I hadn’t heard of Zach Cregger before seeing Barbarian. I was surprised to learn that this was actually the third movie he’s directed. Based on their IMDB ratings, I suspect that the other two (Miss March and The Civil War on Drugs) aren’t anywhere near as good as this movie. I’m guessing Cregger’s claim to fame is directing all fifty-three episodes of “The Whitest Kids U’Know”, a show I’ve never watched outside of a few sketches on YouTube. It’s early to draw comparisons, but given his similar background in sketch comedy, I can see Cregger forging a directorial career similar to Jordan Peele. Perhaps having a sense of humor is helpful when it comes to finding new ways to freak audiences out.
Regardless of his origins, Cregger’s direction is rock solid here. Given the micro budget of this movie (reportedly $4.5M), the way he utilizes the tools at his disposal borders wizardry. He has a creepy basement, an even creepier set of underground passageways, a scary monster and darkness and shadows. While those elements will work to keep the audience on edge in every competently directed horror movie, Cregger keeps them primal and never oversells them. Instead, he sells them for what they are: primal things that scare us. Most importantly, he never tries to reach beyond his grasp by including some laughable special effects like It Follows.
Cregger also gets very convincing performances from his lead actors. Most people know Bill Skarsgård from his turn as Pennywise in It, but I remembered him from the lackluster Netflix series Hemlock Grove. I stopped watching the series after the first season because it didn’t have the foggiest idea of how to be scary, but I remembered Skarsgård’s performance as the son who didn’t know he was an Upir (vampire). Then as now, he is very good at playing a handsome, easygoing guy who may or may not be a monster. Cregger had a lot of confidence in killing off his one marquee actor in the project, but it was a brilliantly violent death and I’m guessing Skarsgård got a kick out of being on the project.
Georgina Campbell is excellent as Tess, a character I pegged as the “final girl” the moment she appeared on screen. After Kevin’s shocking death in the first act, she carries the movie. A noteworthy performance in a horror movie can often make a career (hello, Jamie Lee Curtis), so I wouldn’t be shocked to see her in some high profile projects going forward.

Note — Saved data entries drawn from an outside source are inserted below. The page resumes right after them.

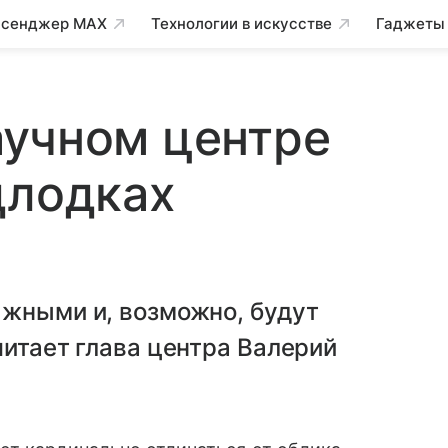
сенджер MAX
Технологии в искусстве
Гаджеты
аучном центре
длодках
ажными и, возможно, будут
читает глава центра Валерий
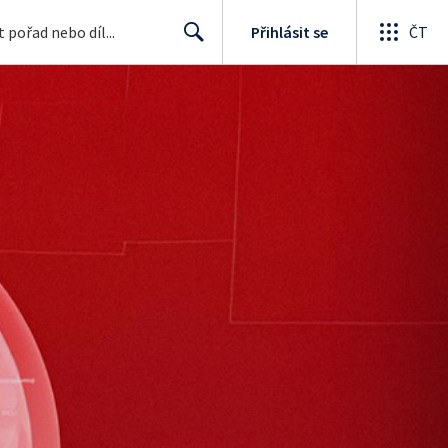
Přihlásit se
ČT
Search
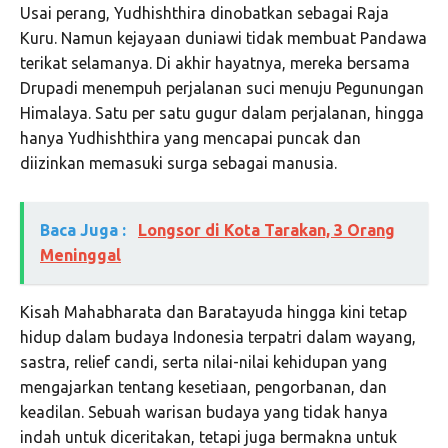
Usai perang, Yudhishthira dinobatkan sebagai Raja
Kuru. Namun kejayaan duniawi tidak membuat Pandawa
terikat selamanya. Di akhir hayatnya, mereka bersama
Drupadi menempuh perjalanan suci menuju Pegunungan
Himalaya. Satu per satu gugur dalam perjalanan, hingga
hanya Yudhishthira yang mencapai puncak dan
diizinkan memasuki surga sebagai manusia.
Baca Juga :
Longsor di Kota Tarakan, 3 Orang
Meninggal
Kisah Mahabharata dan Baratayuda hingga kini tetap
hidup dalam budaya Indonesia terpatri dalam wayang,
sastra, relief candi, serta nilai-nilai kehidupan yang
mengajarkan tentang kesetiaan, pengorbanan, dan
keadilan. Sebuah warisan budaya yang tidak hanya
indah untuk diceritakan, tetapi juga bermakna untuk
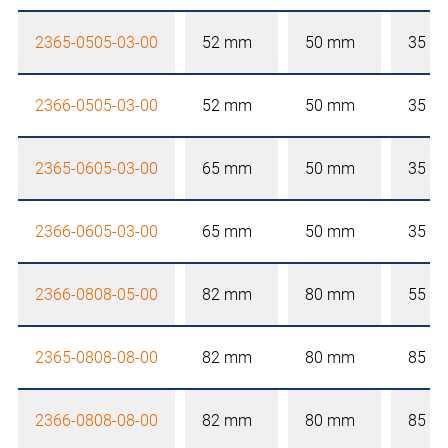
2365-0505-03-00
52 mm
50 mm
35 m
2366-0505-03-00
52 mm
50 mm
35 m
2365-0605-03-00
65 mm
50 mm
35 m
2366-0605-03-00
65 mm
50 mm
35 m
2366-0808-05-00
82 mm
80 mm
55 m
2365-0808-08-00
82 mm
80 mm
85 m
2366-0808-08-00
82 mm
80 mm
85 m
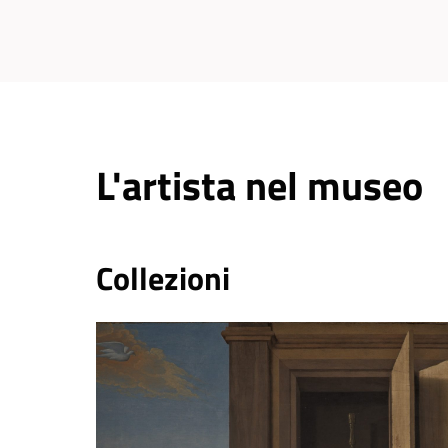
L'artista nel museo
Collezioni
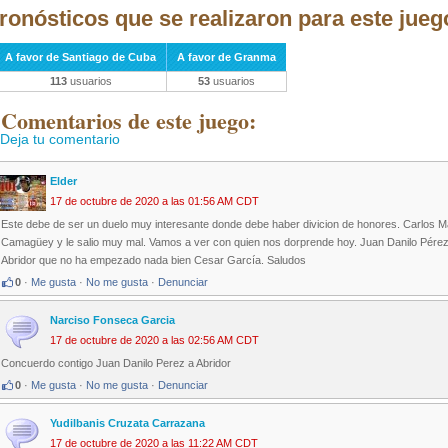
ronósticos que se realizaron para este jueg
A favor de Santiago de Cuba
A favor de Granma
113
usuarios
53
usuarios
 Comentarios de este juego:
Deja tu comentario
Elder
17 de octubre de 2020 a las 01:56 AM CDT
Este debe de ser un duelo muy interesante donde debe haber divicion de honores. Carlos Ma
Camagüey y le salio muy mal. Vamos a ver con quien nos dorprende hoy. Juan Danilo Pérez de
Abridor que no ha empezado nada bien Cesar García. Saludos
0
·
Me gusta
·
No me gusta
·
Denunciar
Narciso Fonseca Garcia
17 de octubre de 2020 a las 02:56 AM CDT
Concuerdo contigo Juan Danilo Perez a Abridor
0
·
Me gusta
·
No me gusta
·
Denunciar
Yudilbanis Cruzata Carrazana
17 de octubre de 2020 a las 11:22 AM CDT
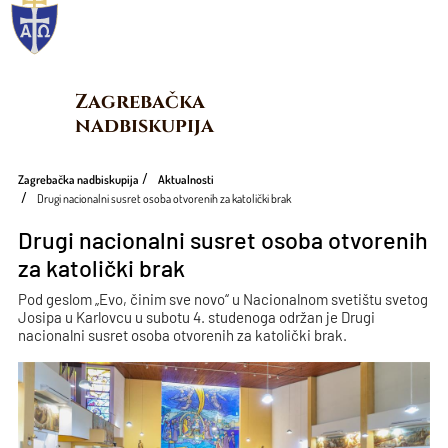
Zagrebačka 
nadbiskupija
Zagrebačka nadbiskupija
Aktualnosti
Drugi nacionalni susret osoba otvorenih za katolički brak
Drugi nacionalni susret osoba otvorenih
za katolički brak
Pod geslom „Evo, činim sve novo“ u Nacionalnom svetištu svetog
Josipa u Karlovcu u subotu 4. studenoga održan je Drugi
nacionalni susret osoba otvorenih za katolički brak.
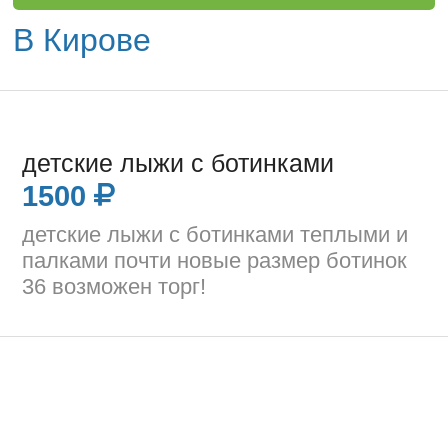
В Кирове
детские лыжи с ботинками
1500
детские лыжи с ботинками теплыми и
палками почти новые размер ботинок
36 возможен торг!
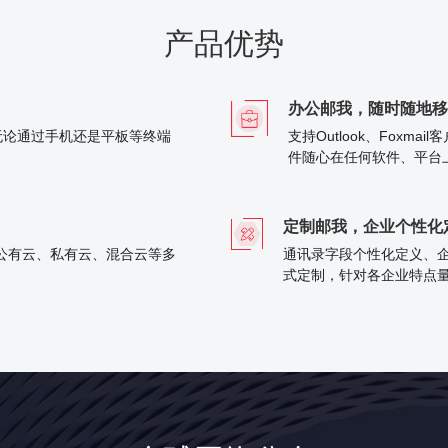
产品优势
办公邮我，随时随地移
无论通过手机还是平板等终端
支持Outlook、Foxma
件随心在任何软件、平台
定制邮我，企业个性化
公有云、私有云、混合云等多
通讯录字段个性化定义、企
式定制，针对各企业特点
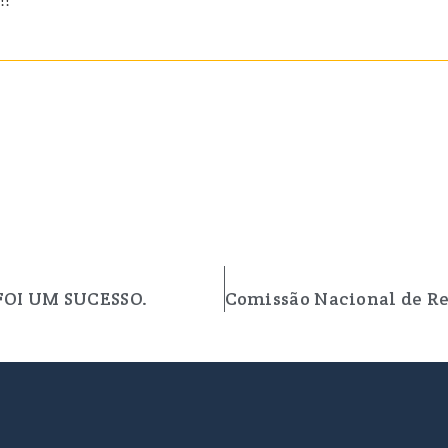
FOI UM SUCESSO.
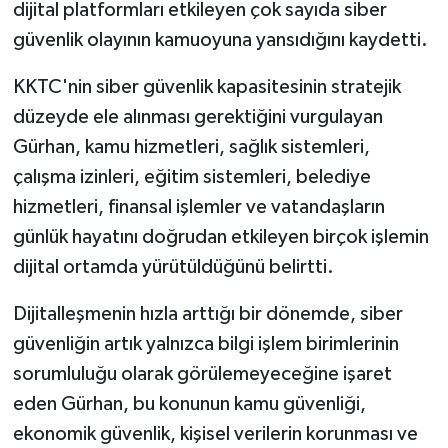
dijital platformları etkileyen çok sayıda siber
güvenlik olayının kamuoyuna yansıdığını kaydetti.
KKTC'nin siber güvenlik kapasitesinin stratejik
düzeyde ele alınması gerektiğini vurgulayan
Gürhan, kamu hizmetleri, sağlık sistemleri,
çalışma izinleri, eğitim sistemleri, belediye
hizmetleri, finansal işlemler ve vatandaşların
günlük hayatını doğrudan etkileyen birçok işlemin
dijital ortamda yürütüldüğünü belirtti.
Dijitalleşmenin hızla arttığı bir dönemde, siber
güvenliğin artık yalnızca bilgi işlem birimlerinin
sorumluluğu olarak görülemeyeceğine işaret
eden Gürhan, bu konunun kamu güvenliği,
ekonomik güvenlik, kişisel verilerin korunması ve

Justin Long has been around forever. I remember his first acting role in Galaxy Quest from way back in 1999. I’ve seen him in several movies since then, but nothing really stands out like his performance in Barbarian. I believe few will forget his performance as AJ, an entitled asshole who is also incredibly stupid. Tape-measuring the torture room will go down as one of the most inane (and funniest) things a horror movie character has ever done to put themselves directly into harm’s way.
One last thing: Is Donovan now the go-to singer for horror movies? Zodiac and The Conjuring both used “Hurdy Gurdy Man” to creepy effect. Now Barbarian has given new life to the long-forgotten “Riki Tiki Tavi”. I can imagine there’s a horror filmmaker out there with designs of putting “Mellow Yellow” or “Sunshine Superman” to similar use.